▶ Exercise: State the number of lines that hold "text" in the records below, with no other words.

▶ Data provided:
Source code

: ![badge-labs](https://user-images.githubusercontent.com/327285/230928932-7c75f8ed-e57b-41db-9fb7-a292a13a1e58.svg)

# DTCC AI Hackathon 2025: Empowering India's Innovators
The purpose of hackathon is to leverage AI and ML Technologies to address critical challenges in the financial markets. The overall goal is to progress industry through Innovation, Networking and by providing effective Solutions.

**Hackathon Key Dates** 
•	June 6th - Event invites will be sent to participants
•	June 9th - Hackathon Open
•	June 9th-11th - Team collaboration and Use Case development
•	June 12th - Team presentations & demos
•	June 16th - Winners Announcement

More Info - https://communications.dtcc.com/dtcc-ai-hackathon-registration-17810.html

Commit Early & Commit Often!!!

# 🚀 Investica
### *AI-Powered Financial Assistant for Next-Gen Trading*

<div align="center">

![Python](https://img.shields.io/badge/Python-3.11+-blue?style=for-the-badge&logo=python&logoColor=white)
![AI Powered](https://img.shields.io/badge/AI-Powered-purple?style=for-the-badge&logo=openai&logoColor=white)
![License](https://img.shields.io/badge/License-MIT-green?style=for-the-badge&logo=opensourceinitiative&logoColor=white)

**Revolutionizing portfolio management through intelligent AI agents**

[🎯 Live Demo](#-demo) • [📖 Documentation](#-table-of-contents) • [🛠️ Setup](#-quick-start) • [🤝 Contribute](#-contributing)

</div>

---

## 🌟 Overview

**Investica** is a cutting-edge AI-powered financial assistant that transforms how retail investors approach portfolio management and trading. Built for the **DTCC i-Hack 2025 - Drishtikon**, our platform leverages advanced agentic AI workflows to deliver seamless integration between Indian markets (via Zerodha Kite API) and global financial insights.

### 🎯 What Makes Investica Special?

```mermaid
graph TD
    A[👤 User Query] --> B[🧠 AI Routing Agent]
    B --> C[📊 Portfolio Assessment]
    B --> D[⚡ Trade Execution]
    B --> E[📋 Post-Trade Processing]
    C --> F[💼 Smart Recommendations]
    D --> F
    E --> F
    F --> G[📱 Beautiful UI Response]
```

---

...

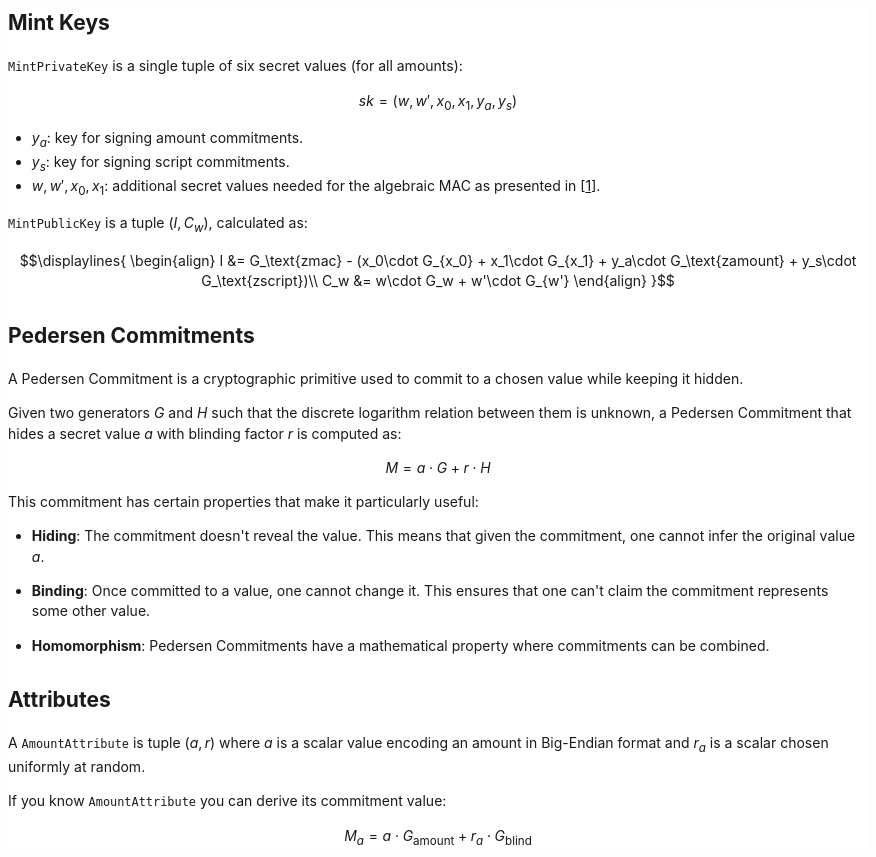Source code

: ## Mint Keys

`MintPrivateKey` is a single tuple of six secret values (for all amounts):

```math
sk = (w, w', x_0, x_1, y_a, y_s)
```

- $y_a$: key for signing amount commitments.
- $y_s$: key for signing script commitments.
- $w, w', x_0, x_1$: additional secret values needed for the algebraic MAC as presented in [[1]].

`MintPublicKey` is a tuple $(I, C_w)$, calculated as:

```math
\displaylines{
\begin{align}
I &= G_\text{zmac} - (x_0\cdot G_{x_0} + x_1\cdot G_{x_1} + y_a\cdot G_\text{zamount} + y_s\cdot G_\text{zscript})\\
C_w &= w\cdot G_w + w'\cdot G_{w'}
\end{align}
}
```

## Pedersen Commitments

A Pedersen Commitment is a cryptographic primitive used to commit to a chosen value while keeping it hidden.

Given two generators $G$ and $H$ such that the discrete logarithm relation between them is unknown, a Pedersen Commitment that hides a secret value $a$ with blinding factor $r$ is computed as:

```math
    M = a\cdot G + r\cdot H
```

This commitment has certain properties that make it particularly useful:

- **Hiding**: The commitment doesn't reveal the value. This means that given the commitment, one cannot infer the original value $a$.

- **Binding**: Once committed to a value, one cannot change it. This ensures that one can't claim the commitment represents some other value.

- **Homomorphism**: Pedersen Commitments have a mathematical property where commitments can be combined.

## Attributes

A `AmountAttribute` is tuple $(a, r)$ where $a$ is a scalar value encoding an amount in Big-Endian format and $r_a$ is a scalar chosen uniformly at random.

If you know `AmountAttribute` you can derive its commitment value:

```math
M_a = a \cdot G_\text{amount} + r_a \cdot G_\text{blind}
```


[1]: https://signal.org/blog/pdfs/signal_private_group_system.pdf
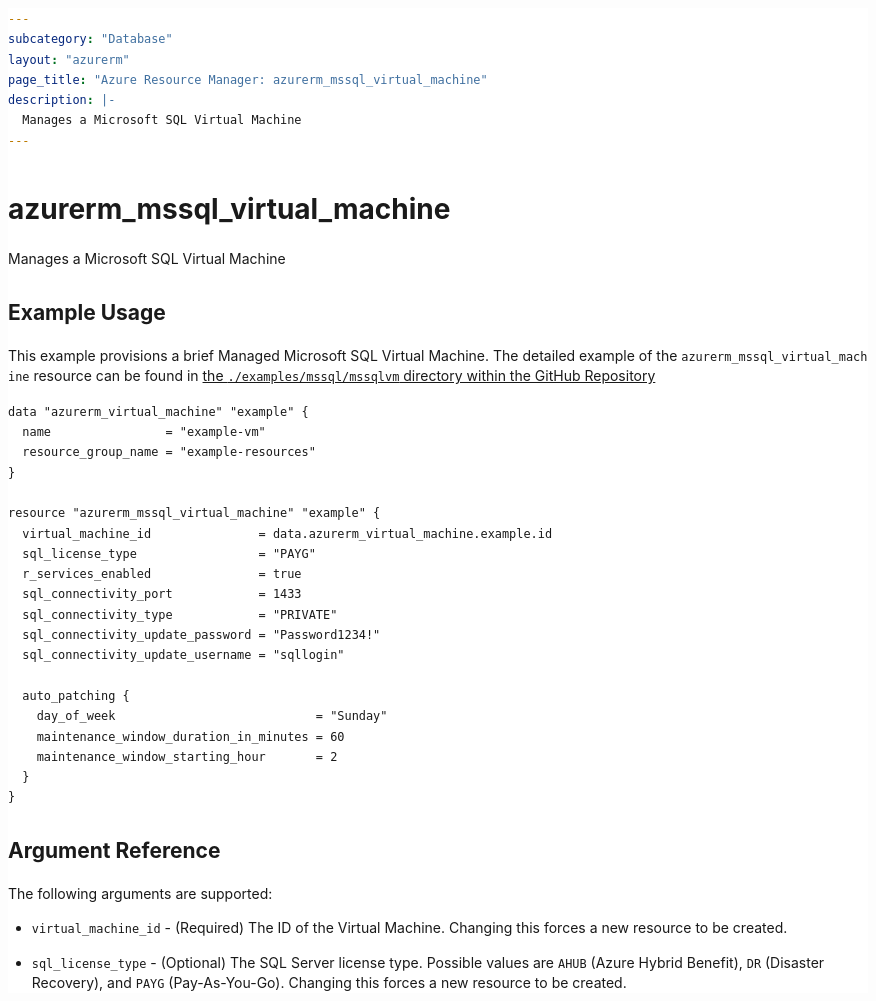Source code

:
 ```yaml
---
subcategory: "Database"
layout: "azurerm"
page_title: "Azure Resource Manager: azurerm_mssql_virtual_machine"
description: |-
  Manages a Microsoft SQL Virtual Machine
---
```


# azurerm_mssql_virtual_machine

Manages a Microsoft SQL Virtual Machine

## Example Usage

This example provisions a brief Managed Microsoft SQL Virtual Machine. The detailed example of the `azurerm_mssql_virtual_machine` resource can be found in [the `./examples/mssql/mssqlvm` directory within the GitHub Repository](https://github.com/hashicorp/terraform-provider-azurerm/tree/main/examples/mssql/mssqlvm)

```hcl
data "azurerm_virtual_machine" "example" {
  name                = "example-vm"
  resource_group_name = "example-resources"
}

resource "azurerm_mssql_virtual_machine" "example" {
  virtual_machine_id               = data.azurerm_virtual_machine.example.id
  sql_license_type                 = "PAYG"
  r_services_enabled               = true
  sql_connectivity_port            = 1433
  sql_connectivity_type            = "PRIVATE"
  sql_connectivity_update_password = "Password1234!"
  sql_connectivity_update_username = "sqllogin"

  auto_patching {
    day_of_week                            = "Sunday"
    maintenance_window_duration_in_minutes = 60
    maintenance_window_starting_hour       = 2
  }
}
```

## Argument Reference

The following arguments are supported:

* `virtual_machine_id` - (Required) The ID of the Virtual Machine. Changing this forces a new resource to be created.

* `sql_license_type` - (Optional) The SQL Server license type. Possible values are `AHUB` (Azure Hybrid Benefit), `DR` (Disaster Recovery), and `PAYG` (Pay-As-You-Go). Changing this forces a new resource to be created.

--

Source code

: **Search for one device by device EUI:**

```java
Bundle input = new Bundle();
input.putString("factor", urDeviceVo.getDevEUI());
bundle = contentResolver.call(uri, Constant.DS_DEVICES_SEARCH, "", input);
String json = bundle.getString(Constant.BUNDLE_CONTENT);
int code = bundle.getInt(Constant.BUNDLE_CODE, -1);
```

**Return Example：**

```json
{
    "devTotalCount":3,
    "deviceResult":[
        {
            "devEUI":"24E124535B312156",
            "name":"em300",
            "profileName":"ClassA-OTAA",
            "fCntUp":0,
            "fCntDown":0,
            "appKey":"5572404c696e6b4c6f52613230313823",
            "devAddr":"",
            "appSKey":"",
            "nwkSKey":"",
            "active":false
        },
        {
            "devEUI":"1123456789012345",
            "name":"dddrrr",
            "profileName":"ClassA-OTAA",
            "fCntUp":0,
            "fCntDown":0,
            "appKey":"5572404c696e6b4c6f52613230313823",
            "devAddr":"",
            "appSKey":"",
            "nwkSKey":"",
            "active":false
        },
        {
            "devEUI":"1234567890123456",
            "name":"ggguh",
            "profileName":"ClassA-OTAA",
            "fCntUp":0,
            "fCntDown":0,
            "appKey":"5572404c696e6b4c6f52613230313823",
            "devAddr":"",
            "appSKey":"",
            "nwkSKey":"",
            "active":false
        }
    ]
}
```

▶ Output for this task: 2